▶ **WORK TO BE COMPLETED**
Could you rewrite the stretch of the housing article below from "Around 42 per" through "lack one bedroom.", replacing "cohort" with "group"?

▶ **EXCERPT**
Nearly half of Epping Forest housing applicants sharing accommodation

An annual review of Epping Forest District Council’s housing allocation scheme has revealed that nearly half of those on the register are sharing accommodation with another household.

At a meeting on Tuesday September 26, district councillors were presented with the first annual report of their housing allocation scheme, which was first implemented in September 2022.

Chris Walsh, manager of the council’s neighbourhoods team, said: “The demand for social and affordable rented housing in Epping Forest continues to outweigh the supply of suitable accommodation.

“Therefore it’s important that only those with a demonstrated need can access our council housing stock, and that their applications are prioritised correctly.”

Split into three qualifying bands (A, B or C), applicants on the register are prioritised based on their immediate need, and are able to ‘bid’ for available properties as they are advertised on a weekly basis. However, Mr Walsh said that the average age of applicants on the register reflected a “much younger demographic” of those seeking housing than in previous years, with the majority group falling between the ages of 20 and 29.

Around 42 per cent of the total registered cohort were recorded as sharing accommodation with another household, with 555 of these applicants classified as Band C. 78 per cent of applications made between 2022 and 2023 can be attributed to single people requiring one-bedroom properties. Currently, there are 299 Band C applicants who lack one bedroom.

▶ **RECORDS**

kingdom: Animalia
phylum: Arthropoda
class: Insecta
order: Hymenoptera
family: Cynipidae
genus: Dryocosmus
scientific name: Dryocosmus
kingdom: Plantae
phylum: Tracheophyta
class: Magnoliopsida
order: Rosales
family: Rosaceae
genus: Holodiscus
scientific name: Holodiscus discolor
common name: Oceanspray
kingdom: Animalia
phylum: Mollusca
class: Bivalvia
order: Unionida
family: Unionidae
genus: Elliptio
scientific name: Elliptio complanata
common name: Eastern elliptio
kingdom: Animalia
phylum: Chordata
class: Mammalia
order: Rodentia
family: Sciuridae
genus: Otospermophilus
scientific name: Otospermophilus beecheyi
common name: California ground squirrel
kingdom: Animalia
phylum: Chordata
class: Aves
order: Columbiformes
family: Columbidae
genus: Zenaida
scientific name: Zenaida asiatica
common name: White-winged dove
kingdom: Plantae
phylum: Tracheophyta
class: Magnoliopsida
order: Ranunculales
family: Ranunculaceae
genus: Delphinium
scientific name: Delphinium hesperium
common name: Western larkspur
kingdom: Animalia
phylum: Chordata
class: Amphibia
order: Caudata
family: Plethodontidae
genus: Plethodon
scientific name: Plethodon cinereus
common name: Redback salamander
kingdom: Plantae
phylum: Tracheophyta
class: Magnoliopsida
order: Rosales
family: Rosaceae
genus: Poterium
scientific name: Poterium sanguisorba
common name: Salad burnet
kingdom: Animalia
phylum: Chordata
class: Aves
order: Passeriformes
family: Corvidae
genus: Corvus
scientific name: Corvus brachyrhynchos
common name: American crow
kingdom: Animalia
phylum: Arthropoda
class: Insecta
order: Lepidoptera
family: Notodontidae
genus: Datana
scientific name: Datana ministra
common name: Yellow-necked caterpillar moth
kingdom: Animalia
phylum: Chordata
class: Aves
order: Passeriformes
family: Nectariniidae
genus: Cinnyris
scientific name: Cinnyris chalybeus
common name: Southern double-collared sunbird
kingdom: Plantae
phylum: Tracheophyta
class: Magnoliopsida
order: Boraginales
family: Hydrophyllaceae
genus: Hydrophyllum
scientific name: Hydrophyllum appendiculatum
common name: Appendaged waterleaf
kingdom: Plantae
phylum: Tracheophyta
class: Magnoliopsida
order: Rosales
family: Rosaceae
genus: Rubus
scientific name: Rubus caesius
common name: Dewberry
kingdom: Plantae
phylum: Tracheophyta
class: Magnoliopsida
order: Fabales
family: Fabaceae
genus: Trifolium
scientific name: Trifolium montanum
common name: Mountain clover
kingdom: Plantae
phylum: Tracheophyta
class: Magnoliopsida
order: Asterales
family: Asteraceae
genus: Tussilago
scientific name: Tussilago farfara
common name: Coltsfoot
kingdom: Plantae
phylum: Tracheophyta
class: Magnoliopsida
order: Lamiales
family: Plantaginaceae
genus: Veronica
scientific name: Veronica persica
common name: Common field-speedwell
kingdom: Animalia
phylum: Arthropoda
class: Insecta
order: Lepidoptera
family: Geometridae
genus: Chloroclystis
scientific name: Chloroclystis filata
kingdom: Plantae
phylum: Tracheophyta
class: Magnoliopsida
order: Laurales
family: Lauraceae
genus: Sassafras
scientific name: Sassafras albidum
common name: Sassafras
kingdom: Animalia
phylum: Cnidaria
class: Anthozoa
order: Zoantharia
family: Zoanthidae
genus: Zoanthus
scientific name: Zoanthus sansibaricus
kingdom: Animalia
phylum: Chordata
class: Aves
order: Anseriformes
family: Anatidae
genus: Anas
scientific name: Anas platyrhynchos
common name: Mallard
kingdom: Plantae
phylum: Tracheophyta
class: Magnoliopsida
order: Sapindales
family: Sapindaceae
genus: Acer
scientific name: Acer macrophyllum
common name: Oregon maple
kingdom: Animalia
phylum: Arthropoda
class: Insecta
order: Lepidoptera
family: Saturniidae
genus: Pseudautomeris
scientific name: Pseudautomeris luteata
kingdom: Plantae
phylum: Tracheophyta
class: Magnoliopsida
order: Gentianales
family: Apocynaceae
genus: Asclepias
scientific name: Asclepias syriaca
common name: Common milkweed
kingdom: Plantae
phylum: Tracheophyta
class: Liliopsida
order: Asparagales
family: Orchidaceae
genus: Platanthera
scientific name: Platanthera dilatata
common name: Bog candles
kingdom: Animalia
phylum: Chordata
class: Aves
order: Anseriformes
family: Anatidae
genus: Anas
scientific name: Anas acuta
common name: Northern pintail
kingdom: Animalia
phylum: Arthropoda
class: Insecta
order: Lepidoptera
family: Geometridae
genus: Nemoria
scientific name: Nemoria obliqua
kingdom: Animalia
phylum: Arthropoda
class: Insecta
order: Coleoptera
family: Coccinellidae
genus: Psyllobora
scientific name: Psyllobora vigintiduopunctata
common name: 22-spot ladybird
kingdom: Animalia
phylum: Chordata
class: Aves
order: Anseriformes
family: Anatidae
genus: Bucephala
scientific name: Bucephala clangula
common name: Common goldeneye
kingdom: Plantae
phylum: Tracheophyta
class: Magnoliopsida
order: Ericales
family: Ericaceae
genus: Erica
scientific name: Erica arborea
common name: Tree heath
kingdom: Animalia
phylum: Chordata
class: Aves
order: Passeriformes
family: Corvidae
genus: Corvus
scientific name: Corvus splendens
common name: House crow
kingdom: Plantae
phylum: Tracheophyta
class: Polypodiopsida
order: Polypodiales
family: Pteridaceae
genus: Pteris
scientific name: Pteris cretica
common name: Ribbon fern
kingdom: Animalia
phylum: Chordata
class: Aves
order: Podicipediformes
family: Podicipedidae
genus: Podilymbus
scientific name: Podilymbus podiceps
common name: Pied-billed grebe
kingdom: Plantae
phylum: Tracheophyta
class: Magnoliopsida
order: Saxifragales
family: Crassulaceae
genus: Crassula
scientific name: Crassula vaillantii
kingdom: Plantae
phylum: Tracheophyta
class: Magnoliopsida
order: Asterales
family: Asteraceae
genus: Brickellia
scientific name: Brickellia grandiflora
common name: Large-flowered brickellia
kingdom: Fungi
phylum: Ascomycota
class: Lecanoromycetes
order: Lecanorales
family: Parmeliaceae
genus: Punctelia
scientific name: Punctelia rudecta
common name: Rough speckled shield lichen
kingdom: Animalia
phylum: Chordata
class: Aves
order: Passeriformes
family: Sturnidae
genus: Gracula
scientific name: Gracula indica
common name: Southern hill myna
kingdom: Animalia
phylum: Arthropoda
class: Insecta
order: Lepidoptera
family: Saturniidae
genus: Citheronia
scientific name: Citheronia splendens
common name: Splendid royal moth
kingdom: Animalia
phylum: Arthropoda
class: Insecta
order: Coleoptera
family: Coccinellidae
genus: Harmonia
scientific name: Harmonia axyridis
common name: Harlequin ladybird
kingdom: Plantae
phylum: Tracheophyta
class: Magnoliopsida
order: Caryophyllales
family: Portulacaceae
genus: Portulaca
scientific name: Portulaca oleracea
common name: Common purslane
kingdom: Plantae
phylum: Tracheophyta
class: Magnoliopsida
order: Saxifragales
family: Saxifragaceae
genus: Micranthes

▶ **ANSWER AREA**
Around 42 per cent of the total registered group were recorded as sharing accommodation with another household, with 555 of these applicants classified as Band C. 78 per cent of applications made between 2022 and 2023 can be attributed to single people requiring one-bedroom properties. Currently, there are 299 Band C applicants who lack one bedroom.